Hennrikus Deborah J, Lando Harry A, McCarty Maribet C, Klevan David, Holtan Neal, Huebsch Jacquelyn A, Jestus Sharon, Pentel Paul R, Pine Donald, Sullivan Susan, Swenson Karen, Vessey John
Division of Epidemiology, School of Public Health, University of Minnesota, Minneapolis, MN 55454, USA.
Prev Med. 2005 Mar;40(3):249-58. doi: 10.1016/j.ypmed.2004.05.030.
This study evaluated the effectiveness of three smoking cessation interventions for this population: (1) modified usual care (UC); (2) brief advice (A); and (3) brief advice plus more extended counseling during and after hospitalization (A + C).
Smokers (2,095) who were in-patients in four hospitals were randomly assigned to condition. Smoking status was ascertained via phone interview 7 days and 12 months post-discharge. At 12 months, reports of abstinence were validated by analysis of saliva cotinine. Intent to treat analyses were performed.

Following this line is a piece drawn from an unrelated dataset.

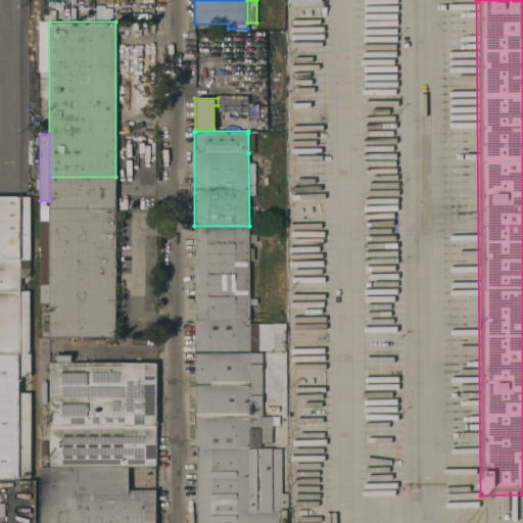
[(49,220),(49,200),(49,177),(115,177),(115,336),(49,336),(49,301),(49,220)]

At 7-day follow-up, 24.2% of participants reported abstinence in the previous 7 days. There were no differences between conditions. At 12-month follow-up, self-reported abstinence was significantly higher in the A + C condition (UC (15.0%) vs. A (15.2%) vs. A + C (19.8%)). There was no significant difference among conditions in cotinine-validated abstinence, however (UC (8.8%) vs. A (10.0%) vs. A + C (9.9%)).
These interventions for hospital in-patients did not increase abstinence rates. Features of the study that might have contributed to this finding were the inclusiveness of the participation criteria, the fact that pharmacological aids were not provided, and a stage-matching approach that resulted in less intensive counseling for participants unwilling to set a quit date.
本研究评估了针对该人群的三种戒烟干预措施的效果:(1)改良常规护理(UC);(2)简短建议(A);(3)在住院期间及出院后提供简短建议并增加更深入的咨询(A + C)。
四家医院的2095名住院吸烟者被随机分配到相应组别。出院7天和12个月后通过电话访谈确定吸烟状况。在12个月时,通过唾液可替宁分析验证戒烟报告。进行意向性分析。
在7天随访时,24.2%的参与者报告在过去7天内戒烟。各组别之间无差异。在12个月随访时,自我报告的戒烟率在A + C组显著更高(UC组为15.0%,A组为15.2%,A + C组为19.8%)。然而,在可替宁验证的戒烟方面,各组别之间无显著差异(UC组为8.8%,A组为10.0%,A + C组为9.9%)。
这些针对住院患者的干预措施并未提高戒烟率。可能导致这一结果的研究特点包括参与标准的包容性、未提供药物辅助以及一种阶段匹配方法,该方法导致对不愿设定戒烟日期的参与者提供的咨询强度较低。